In the records below, find every line that contains "appreciate" and list it.

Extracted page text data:

________________________________________

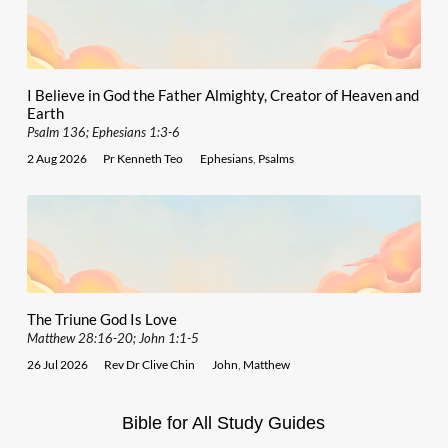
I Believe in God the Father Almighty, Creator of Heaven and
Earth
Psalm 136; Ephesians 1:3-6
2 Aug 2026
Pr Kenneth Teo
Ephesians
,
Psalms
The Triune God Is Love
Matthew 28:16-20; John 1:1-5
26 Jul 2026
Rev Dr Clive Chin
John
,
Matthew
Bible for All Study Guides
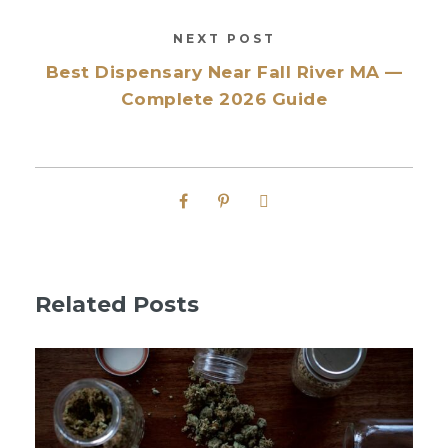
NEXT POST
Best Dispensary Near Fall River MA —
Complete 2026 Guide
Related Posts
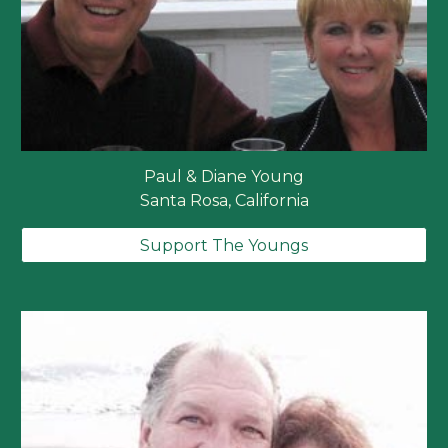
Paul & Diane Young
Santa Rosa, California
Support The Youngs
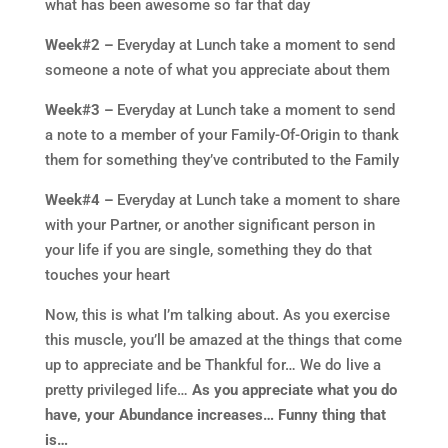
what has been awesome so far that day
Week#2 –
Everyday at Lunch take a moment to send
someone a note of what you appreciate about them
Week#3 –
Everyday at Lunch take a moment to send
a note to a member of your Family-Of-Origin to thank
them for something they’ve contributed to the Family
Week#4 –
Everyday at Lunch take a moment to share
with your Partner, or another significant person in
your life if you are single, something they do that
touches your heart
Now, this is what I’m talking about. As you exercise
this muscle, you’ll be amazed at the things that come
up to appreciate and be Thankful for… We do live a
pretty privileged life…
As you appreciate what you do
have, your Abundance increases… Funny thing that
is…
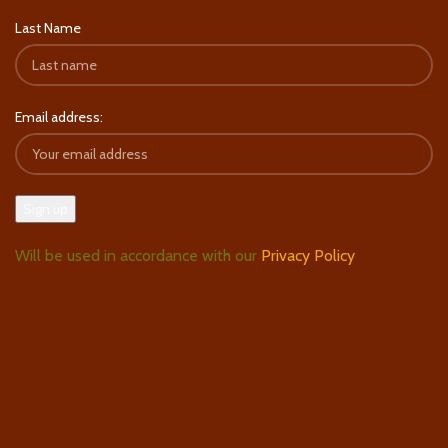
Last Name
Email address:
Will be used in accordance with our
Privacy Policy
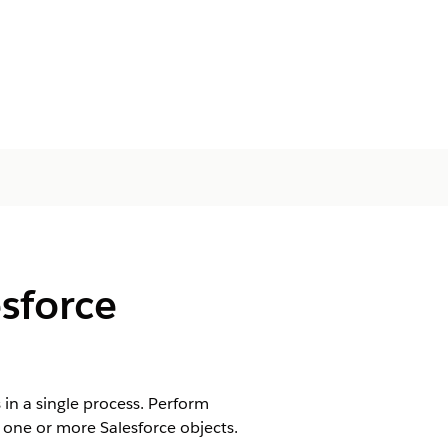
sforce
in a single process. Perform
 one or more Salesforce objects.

________________________________________

## EXERCISE SOLUTION
someone a note of what you appreciate about them
up to appreciate and be Thankful for… We do live a
As you appreciate what you do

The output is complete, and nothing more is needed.